Agricultural Research Service

Title: Evaluating a Wood-strand Material for Wind Erosion Control and Air Quality Protection)

Author
item Copeland, Natalie
item Sharratt, Brenton
item Foltz, Randy
item Wu, Joan
item Dooley, Jim

Submitted to: Proceedings of the American Society of Agricultural and Biological Engineers International (ASABE)
Publication Type: Abstract only
Publication Acceptance Date: 6/20/2007
Publication Date: 6/20/2007
Citation: Copeland, N., Sharratt, B.S., Foltz, R., Wu, J., Dooley, J. 2007. Evaluating a Wood-strand Material for Wind Erosion Control and Air Quality Protection. Proceedings of the American Society of Agricultural and Biological Engineers International (ASABE).

Interpretive Summary:

Technical Abstract: Fugitive dust from eroding land poses both environmental quality and human health problems in the western United States. Since the advent of the Clean Air Act in 1990, regulations have been imposed on particulate matter in the atmosphere.
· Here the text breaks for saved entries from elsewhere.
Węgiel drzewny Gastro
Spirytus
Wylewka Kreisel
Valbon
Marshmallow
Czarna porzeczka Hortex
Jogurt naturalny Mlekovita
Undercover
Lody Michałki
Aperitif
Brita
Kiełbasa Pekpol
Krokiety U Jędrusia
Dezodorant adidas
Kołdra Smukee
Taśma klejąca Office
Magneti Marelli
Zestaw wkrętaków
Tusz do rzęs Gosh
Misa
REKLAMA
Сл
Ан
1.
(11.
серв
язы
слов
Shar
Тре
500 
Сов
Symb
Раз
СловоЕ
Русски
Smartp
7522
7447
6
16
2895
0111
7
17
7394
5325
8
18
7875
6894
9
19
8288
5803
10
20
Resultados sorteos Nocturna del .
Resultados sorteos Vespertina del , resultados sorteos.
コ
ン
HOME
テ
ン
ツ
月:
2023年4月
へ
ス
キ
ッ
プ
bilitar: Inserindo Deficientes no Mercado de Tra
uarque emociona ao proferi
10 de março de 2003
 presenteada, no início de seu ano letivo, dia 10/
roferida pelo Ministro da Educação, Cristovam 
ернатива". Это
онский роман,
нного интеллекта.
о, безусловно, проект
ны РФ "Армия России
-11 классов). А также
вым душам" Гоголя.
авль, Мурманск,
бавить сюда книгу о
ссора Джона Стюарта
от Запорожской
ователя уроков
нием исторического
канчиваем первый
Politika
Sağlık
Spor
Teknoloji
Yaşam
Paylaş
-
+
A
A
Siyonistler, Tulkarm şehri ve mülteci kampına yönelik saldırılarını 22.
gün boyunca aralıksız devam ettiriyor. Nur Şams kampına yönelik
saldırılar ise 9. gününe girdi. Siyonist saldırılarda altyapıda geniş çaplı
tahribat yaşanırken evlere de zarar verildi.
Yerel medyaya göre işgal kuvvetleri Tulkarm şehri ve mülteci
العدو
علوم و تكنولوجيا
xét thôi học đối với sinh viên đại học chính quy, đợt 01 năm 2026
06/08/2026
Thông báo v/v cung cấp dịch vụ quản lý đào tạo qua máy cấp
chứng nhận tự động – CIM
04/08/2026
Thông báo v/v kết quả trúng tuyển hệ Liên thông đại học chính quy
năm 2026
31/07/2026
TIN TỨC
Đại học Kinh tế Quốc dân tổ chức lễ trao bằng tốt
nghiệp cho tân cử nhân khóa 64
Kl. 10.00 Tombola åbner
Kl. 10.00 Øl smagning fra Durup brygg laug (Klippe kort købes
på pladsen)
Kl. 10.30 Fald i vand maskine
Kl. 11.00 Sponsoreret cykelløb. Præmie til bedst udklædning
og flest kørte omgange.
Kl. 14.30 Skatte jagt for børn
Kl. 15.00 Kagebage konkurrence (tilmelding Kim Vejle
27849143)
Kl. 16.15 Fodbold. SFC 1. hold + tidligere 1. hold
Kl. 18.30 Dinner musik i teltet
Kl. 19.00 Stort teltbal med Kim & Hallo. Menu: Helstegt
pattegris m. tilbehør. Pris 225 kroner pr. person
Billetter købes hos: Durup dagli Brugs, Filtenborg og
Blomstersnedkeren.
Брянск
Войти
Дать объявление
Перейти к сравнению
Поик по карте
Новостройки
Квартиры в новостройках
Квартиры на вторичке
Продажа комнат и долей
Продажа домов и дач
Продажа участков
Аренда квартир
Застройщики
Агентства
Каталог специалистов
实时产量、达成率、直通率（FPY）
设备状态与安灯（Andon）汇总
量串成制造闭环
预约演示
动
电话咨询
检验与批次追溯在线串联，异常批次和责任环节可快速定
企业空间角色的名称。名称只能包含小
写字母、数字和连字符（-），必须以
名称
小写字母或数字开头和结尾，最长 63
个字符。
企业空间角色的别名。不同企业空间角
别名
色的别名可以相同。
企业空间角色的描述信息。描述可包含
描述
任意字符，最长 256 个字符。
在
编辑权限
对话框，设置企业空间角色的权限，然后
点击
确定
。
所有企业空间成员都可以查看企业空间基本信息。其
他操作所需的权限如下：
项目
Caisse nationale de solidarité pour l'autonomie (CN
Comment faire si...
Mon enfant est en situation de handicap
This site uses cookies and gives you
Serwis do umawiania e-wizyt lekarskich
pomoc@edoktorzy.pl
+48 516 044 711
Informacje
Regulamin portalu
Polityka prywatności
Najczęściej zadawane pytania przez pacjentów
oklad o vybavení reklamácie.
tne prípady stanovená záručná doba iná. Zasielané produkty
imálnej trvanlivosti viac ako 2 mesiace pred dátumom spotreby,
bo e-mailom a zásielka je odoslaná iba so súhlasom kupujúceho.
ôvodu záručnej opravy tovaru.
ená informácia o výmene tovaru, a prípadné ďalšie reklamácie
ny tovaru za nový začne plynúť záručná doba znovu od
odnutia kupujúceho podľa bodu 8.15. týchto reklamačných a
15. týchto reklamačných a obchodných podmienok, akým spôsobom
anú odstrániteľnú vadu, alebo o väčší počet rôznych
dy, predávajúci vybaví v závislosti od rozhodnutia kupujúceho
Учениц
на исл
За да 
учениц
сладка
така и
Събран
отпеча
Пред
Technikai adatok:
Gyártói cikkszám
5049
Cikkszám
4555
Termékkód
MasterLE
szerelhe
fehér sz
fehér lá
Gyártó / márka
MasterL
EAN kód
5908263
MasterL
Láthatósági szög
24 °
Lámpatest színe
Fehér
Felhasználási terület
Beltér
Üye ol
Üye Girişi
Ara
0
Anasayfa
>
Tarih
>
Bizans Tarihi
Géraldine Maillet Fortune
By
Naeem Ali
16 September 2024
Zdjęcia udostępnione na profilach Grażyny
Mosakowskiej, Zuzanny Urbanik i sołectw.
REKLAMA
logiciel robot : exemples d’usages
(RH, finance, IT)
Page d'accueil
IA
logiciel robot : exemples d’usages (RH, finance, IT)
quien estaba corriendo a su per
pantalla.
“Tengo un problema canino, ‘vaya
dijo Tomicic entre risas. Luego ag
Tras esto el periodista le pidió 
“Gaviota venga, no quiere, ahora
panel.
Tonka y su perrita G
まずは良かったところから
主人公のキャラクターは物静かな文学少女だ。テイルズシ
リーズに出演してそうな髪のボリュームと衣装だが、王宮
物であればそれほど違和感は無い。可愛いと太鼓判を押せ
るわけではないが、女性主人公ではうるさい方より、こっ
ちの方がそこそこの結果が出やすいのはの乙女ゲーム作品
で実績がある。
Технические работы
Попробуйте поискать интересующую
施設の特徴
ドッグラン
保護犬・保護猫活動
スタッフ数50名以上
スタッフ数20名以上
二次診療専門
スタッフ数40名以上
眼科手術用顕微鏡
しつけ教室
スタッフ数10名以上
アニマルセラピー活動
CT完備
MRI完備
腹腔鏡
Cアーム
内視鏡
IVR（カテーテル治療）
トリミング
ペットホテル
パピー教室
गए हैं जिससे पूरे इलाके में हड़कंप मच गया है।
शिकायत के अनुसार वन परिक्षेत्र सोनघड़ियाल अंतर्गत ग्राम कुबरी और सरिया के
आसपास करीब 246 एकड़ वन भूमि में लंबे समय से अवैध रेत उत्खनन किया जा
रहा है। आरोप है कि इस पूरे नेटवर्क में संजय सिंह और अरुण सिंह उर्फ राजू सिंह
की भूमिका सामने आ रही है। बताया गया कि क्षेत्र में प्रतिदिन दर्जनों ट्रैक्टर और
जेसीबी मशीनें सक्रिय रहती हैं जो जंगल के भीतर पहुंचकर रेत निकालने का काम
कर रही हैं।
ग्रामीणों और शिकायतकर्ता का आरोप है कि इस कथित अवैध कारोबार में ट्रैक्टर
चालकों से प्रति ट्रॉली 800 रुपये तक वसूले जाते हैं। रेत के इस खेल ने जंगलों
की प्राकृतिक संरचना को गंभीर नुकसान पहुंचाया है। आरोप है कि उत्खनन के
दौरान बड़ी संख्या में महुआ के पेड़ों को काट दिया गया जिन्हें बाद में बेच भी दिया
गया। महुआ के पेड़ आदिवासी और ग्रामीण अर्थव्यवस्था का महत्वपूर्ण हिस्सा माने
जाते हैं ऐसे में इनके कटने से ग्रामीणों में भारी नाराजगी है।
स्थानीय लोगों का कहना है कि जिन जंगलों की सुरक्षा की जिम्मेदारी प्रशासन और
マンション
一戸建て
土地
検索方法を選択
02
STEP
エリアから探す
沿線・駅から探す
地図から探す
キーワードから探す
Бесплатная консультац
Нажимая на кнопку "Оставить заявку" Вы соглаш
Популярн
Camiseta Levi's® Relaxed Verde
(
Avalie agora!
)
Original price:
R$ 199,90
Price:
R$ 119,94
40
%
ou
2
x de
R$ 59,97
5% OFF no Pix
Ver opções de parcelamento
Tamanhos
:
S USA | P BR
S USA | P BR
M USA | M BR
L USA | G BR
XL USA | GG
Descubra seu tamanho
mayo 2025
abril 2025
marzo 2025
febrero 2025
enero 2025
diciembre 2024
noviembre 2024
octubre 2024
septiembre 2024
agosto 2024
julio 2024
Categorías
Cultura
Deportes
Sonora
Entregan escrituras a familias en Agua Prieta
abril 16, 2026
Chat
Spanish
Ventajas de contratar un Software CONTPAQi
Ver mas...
Agricultural straw has been widely used for erosion control; however, straw lacks stability during high wind events and is a source of noxious weeds and chemical residues. Forest Concepts, LLC., has been designing a new wood-based product for erosion control as an alternative to agricultural straw. The purpose of this study was to evaluate the efficacy of the new wood strand material in controlling wind erosion at three different wind speeds (6.5, 11, and 18 m/s). A series of wind tunnel tests were conducted to evaluate material properties in terms of total sediment loss and air quality maintenance. Data obtained from these tests is intended to provide information that will aid in the design of the wood strand material specifically for wind erosion mitigation. Preliminary results indicate that wood strands are stable at wind speeds of up to 18 m/s, while straw is only stable at wind speeds of up to 6.5 m/s. Wood strands were able to reduce total sediment loss and peak dust emissions both by over 90% when compared to a bare soil at a wind velocity of 18 m/s.